I’ll confess, I was ready to be underwhelmed – or, at the least, simply whelmed – by this whisky. Instead, I was pleasantly surprised by how deft a balance was struck between each of the individual elements here. As a proof point for Binny’s thesis about the appeals of independently bottled Scotch whisky, this hits the mark perfectly.

If you’re newer to Scotch and have yet to try an independent bottling, let this serve as my strongest possible recommendation to do so. For my part, I’ll be looking to pick up another expression from Balblair very soon.
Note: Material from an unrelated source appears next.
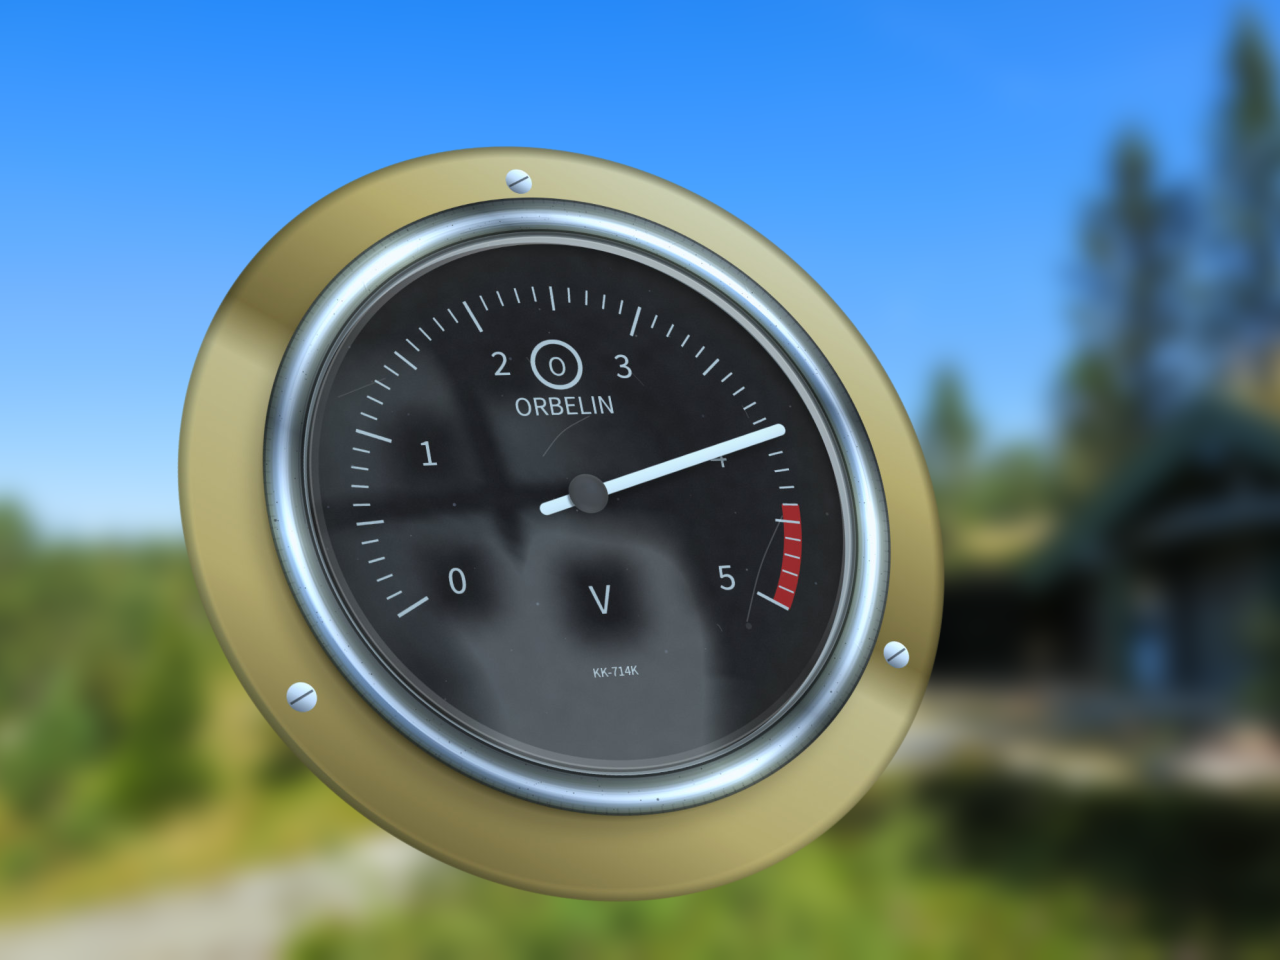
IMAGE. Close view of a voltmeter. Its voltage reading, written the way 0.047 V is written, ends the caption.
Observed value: 4 V
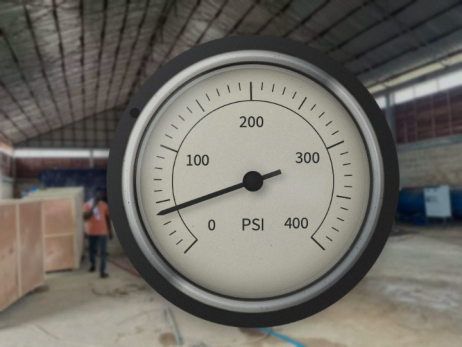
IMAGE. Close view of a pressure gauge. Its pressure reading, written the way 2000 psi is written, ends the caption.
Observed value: 40 psi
Lead image courtesy of Royal Batch.

CategoriesSingle Malt
  1. Welsh Toro says:

    What timing; I’m about half way through an independent bottle of Balblair 9 year old myself. It’s bottled by A.D. Rattray at a hefty 58.8% abv and it’s a single ex-bourbon barrel. What made me buy it and why did I take the risk? Well, A.D. Rattray are a very good independent bottler and their bottlings are always interesting at the very least. They often bottle lesser known distillery stuff and their ex-bourbon casks are pretty good in my experience. Add a decent price and it’s worth a punt.
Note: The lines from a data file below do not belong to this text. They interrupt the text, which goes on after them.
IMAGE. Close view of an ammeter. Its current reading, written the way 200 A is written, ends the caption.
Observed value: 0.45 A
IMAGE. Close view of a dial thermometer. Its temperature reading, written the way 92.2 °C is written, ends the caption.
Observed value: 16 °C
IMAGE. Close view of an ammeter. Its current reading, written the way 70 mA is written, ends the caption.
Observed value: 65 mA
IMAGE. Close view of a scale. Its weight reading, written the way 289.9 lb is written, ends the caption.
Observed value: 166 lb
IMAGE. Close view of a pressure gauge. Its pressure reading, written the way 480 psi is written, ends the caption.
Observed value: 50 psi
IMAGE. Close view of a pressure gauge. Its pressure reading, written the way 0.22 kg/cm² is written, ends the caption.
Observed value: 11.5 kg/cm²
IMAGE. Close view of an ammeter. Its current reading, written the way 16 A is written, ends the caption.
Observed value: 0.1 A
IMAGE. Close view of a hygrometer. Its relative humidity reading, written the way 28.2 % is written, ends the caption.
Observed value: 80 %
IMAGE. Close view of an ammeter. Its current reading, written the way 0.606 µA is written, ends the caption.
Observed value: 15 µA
    The other reason I bought it is that I was, and still am, a great fan of the old Balblair bottlings before Inver House, in their wisdom, decided to screw it all up. Nearly every vintage they put out was excellent. Top quality sherry style with never a whiff of sulphur and really excellent ex-bourbons too. I still have a few in the bunker. I have tried the latest, far more expensive offerings but I’m so disappointed I just don’t buy them any more. Inver House ruined Old Pulteney for me as well. Two absolute legends which hardly get mentioned in the whisky chat any more.

    I’m really enjoying my turbo-charged Balblair for the above reasons. I have the same story to tell regarding Benriach. Just today I bought an independently bottled Bowmore 8 year. A classic distillery with a terrible reputation after being ruined by Beam Suntory. I haven’t bought a distillery offering from them in years.

    You take a chance when you buy independent bottles but experienced whisky hounds should be able to way up the pros and cons. I’ve had sensational bottles that have been far superior to the distillery offerings. Sadly, the days of fantastic and affordable older indis have gone. I once had a Cooper’s Choice Bunnahabhain ex-bourbon 24 for £69. G&M and Berry Bros, two of my favourites, have become very expensive today.

    Cheers Taylor,

    WT

    1. Taylor says:

      WT, apologies for my late acknowledgement of your comment, which is extensive and well-reasoned, as is your custom. As you point out, there are no guarantees, but I’m more happy to roll the dice on an IB bottling at good strength and with decent transparency, rather than much of what makes its way to us from official channels. Cheers!

  2. Bryan says:

    Glad you enjoyed this! You nailed my thoughts. It’s downright good juice and exceptional for the pricepoint. The kind of whisky that seems harder and harder to find these days.